## WHAT IS EXPECTED
Read through the entries below and return each line with the word "theoremstyle".

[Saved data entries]
● ● ● ●

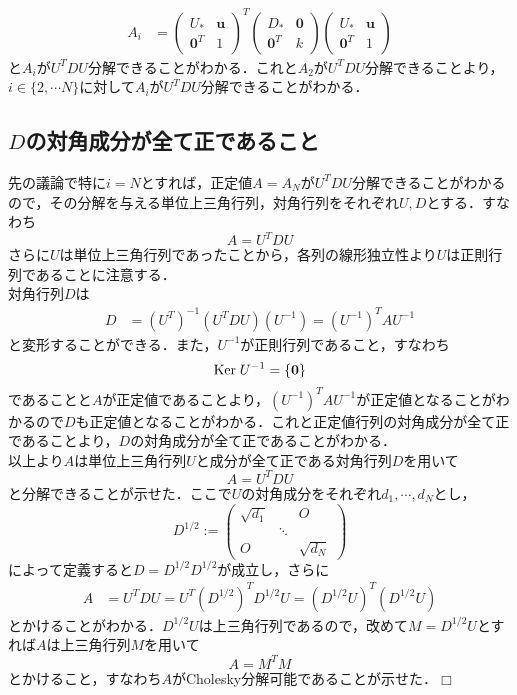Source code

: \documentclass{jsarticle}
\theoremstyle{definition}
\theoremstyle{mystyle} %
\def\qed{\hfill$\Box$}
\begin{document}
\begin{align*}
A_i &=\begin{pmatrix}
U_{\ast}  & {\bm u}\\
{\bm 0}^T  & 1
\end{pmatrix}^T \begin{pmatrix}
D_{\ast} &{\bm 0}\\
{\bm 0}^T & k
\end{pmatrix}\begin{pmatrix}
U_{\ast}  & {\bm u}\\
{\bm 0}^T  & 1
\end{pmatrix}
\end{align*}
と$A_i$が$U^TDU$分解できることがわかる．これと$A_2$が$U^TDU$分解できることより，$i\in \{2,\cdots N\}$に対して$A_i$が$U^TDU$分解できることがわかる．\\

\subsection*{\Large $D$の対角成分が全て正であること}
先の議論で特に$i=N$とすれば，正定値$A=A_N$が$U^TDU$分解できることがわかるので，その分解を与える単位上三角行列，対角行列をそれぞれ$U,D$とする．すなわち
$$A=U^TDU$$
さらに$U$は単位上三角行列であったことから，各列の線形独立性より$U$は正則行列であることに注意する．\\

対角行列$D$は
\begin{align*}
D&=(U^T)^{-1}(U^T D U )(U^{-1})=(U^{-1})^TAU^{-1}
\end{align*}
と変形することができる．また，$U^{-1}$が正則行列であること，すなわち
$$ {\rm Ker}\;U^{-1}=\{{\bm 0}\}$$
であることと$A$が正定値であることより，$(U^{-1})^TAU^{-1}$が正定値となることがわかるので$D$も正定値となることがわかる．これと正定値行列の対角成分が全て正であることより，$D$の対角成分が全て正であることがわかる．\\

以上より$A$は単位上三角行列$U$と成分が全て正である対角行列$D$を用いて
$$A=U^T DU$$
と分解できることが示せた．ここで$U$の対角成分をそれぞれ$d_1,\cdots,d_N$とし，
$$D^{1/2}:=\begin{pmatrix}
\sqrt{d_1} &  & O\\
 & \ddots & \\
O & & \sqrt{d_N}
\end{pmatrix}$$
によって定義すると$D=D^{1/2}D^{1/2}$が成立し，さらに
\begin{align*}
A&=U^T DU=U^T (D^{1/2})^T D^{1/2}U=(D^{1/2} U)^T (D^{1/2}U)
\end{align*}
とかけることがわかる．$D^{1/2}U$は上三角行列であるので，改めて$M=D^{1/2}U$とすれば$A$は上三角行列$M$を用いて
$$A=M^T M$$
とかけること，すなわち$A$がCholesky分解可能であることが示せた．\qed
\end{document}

● ● ● ●

## THE COMPLETED TASK
\theoremstyle{definition}
\theoremstyle{mystyle} %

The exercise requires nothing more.